Task directions: Down to the last line, reproduce the data below exactly.

Extracted data entries:
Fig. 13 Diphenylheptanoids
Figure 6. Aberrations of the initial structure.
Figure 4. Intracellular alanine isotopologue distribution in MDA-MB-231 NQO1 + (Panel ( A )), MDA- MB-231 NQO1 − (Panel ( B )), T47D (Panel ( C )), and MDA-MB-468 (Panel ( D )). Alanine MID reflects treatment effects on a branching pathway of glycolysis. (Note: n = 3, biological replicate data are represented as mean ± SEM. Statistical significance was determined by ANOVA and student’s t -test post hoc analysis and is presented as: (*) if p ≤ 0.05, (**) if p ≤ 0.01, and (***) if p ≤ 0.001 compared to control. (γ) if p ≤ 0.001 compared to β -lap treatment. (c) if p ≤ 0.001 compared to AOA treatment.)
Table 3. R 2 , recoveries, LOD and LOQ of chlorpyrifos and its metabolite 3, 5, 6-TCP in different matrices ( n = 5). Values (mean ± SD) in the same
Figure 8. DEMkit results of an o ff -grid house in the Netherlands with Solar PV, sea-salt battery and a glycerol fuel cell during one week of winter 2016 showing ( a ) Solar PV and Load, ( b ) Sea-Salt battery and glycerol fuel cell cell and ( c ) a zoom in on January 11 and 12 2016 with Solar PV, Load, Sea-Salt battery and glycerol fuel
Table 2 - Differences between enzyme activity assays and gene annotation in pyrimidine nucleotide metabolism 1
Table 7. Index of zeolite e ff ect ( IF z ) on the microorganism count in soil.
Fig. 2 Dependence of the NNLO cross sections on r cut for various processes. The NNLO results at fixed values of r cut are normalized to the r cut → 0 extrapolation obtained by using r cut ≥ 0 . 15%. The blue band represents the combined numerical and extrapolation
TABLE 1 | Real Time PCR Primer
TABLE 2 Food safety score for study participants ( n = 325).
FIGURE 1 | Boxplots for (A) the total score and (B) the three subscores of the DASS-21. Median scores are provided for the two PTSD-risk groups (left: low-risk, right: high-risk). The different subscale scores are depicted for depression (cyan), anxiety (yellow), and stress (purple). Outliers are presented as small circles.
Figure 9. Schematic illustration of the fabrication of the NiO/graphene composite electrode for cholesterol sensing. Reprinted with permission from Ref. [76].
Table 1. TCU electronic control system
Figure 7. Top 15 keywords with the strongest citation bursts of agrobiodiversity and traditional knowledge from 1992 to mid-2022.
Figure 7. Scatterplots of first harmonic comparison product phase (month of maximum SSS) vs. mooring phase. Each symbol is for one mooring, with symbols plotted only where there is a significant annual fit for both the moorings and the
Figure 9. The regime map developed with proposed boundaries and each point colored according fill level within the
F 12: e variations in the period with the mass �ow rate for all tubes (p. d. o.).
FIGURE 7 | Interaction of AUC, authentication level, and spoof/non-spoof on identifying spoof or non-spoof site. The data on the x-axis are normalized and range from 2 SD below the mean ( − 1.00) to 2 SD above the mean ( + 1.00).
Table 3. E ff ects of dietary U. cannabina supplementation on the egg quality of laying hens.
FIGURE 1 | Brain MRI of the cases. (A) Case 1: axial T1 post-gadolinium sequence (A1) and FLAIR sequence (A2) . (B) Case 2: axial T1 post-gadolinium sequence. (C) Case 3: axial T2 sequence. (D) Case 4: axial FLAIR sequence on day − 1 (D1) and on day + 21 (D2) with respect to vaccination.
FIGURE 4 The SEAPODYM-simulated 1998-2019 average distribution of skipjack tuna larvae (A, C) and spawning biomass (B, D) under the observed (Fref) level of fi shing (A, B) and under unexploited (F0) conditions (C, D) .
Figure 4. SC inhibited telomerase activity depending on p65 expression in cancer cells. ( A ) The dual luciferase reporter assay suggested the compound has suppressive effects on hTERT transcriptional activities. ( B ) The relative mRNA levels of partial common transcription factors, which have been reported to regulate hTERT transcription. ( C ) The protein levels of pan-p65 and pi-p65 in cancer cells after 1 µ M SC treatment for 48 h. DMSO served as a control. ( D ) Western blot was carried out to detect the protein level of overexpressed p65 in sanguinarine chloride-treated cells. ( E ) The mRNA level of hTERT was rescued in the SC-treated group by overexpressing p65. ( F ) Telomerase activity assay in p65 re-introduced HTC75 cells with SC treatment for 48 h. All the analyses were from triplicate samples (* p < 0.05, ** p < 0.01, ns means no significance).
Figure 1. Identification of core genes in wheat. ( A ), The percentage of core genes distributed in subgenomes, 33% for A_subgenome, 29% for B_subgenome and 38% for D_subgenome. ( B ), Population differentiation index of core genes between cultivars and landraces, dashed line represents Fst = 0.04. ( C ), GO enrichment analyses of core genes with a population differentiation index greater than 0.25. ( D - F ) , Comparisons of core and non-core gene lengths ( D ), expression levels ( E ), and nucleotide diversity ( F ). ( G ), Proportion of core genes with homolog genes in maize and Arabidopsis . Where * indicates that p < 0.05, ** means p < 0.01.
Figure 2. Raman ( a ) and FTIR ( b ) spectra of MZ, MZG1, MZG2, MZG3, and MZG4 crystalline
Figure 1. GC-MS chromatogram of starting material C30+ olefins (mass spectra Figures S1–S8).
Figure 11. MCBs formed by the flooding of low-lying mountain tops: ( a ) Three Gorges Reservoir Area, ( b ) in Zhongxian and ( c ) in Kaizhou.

Output below:
Fig. 13 Diphenylheptanoids
Figure 6. Aberrations of the initial structure.
Figure 4. Intracellular alanine isotopologue distribution in MDA-MB-231 NQO1 + (Panel ( A )), MDA- MB-231 NQO1 − (Panel ( B )), T47D (Panel ( C )), and MDA-MB-468 (Panel ( D )). Alanine MID reflects treatment effects on a branching pathway of glycolysis. (Note: n = 3, biological replicate data are represented as mean ± SEM. Statistical significance was determined by ANOVA and student’s t -test post hoc analysis and is presented as: (*) if p ≤ 0.05, (**) if p ≤ 0.01, and (***) if p ≤ 0.001 compared to control. (γ) if p ≤ 0.001 compared to β -lap treatment. (c) if p ≤ 0.001 compared to AOA treatment.)
Table 3. R 2 , recoveries, LOD and LOQ of chlorpyrifos and its metabolite 3, 5, 6-TCP in different matrices ( n = 5). Values (mean ± SD) in the same
Figure 8. DEMkit results of an o ff -grid house in the Netherlands with Solar PV, sea-salt battery and a glycerol fuel cell during one week of winter 2016 showing ( a ) Solar PV and Load, ( b ) Sea-Salt battery and glycerol fuel cell cell and ( c ) a zoom in on January 11 and 12 2016 with Solar PV, Load, Sea-Salt battery and glycerol fuel
Table 2 - Differences between enzyme activity assays and gene annotation in pyrimidine nucleotide metabolism 1
Table 7. Index of zeolite e ff ect ( IF z ) on the microorganism count in soil.
Fig. 2 Dependence of the NNLO cross sections on r cut for various processes. The NNLO results at fixed values of r cut are normalized to the r cut → 0 extrapolation obtained by using r cut ≥ 0 . 15%. The blue band represents the combined numerical and extrapolation
TABLE 1 | Real Time PCR Primer
TABLE 2 Food safety score for study participants ( n = 325).
FIGURE 1 | Boxplots for (A) the total score and (B) the three subscores of the DASS-21. Median scores are provided for the two PTSD-risk groups (left: low-risk, right: high-risk). The different subscale scores are depicted for depression (cyan), anxiety (yellow), and stress (purple). Outliers are presented as small circles.
Figure 9. Schematic illustration of the fabrication of the NiO/graphene composite electrode for cholesterol sensing. Reprinted with permission from Ref. [76].
Table 1. TCU electronic control system
Figure 7. Top 15 keywords with the strongest citation bursts of agrobiodiversity and traditional knowledge from 1992 to mid-2022.
Figure 7. Scatterplots of first harmonic comparison product phase (month of maximum SSS) vs. mooring phase. Each symbol is for one mooring, with symbols plotted only where there is a significant annual fit for both the moorings and the
Figure 9. The regime map developed with proposed boundaries and each point colored according fill level within the
F 12: e variations in the period with the mass �ow rate for all tubes (p. d. o.).
FIGURE 7 | Interaction of AUC, authentication level, and spoof/non-spoof on identifying spoof or non-spoof site. The data on the x-axis are normalized and range from 2 SD below the mean ( − 1.00) to 2 SD above the mean ( + 1.00).
Table 3. E ff ects of dietary U. cannabina supplementation on the egg quality of laying hens.
FIGURE 1 | Brain MRI of the cases. (A) Case 1: axial T1 post-gadolinium sequence (A1) and FLAIR sequence (A2) . (B) Case 2: axial T1 post-gadolinium sequence. (C) Case 3: axial T2 sequence. (D) Case 4: axial FLAIR sequence on day − 1 (D1) and on day + 21 (D2) with respect to vaccination.
FIGURE 4 The SEAPODYM-simulated 1998-2019 average distribution of skipjack tuna larvae (A, C) and spawning biomass (B, D) under the observed (Fref) level of fi shing (A, B) and under unexploited (F0) conditions (C, D) .
Figure 4. SC inhibited telomerase activity depending on p65 expression in cancer cells. ( A ) The dual luciferase reporter assay suggested the compound has suppressive effects on hTERT transcriptional activities. ( B ) The relative mRNA levels of partial common transcription factors, which have been reported to regulate hTERT transcription. ( C ) The protein levels of pan-p65 and pi-p65 in cancer cells after 1 µ M SC treatment for 48 h. DMSO served as a control. ( D ) Western blot was carried out to detect the protein level of overexpressed p65 in sanguinarine chloride-treated cells. ( E ) The mRNA level of hTERT was rescued in the SC-treated group by overexpressing p65. ( F ) Telomerase activity assay in p65 re-introduced HTC75 cells with SC treatment for 48 h. All the analyses were from triplicate samples (* p < 0.05, ** p < 0.01, ns means no significance).
Figure 1. Identification of core genes in wheat. ( A ), The percentage of core genes distributed in subgenomes, 33% for A_subgenome, 29% for B_subgenome and 38% for D_subgenome. ( B ), Population differentiation index of core genes between cultivars and landraces, dashed line represents Fst = 0.04. ( C ), GO enrichment analyses of core genes with a population differentiation index greater than 0.25. ( D - F ) , Comparisons of core and non-core gene lengths ( D ), expression levels ( E ), and nucleotide diversity ( F ). ( G ), Proportion of core genes with homolog genes in maize and Arabidopsis . Where * indicates that p < 0.05, ** means p < 0.01.
Figure 2. Raman ( a ) and FTIR ( b ) spectra of MZ, MZG1, MZG2, MZG3, and MZG4 crystalline
Figure 1. GC-MS chromatogram of starting material C30+ olefins (mass spectra Figures S1–S8).
Figure 11. MCBs formed by the flooding of low-lying mountain tops: ( a ) Three Gorges Reservoir Area, ( b ) in Zhongxian and ( c ) in Kaizhou.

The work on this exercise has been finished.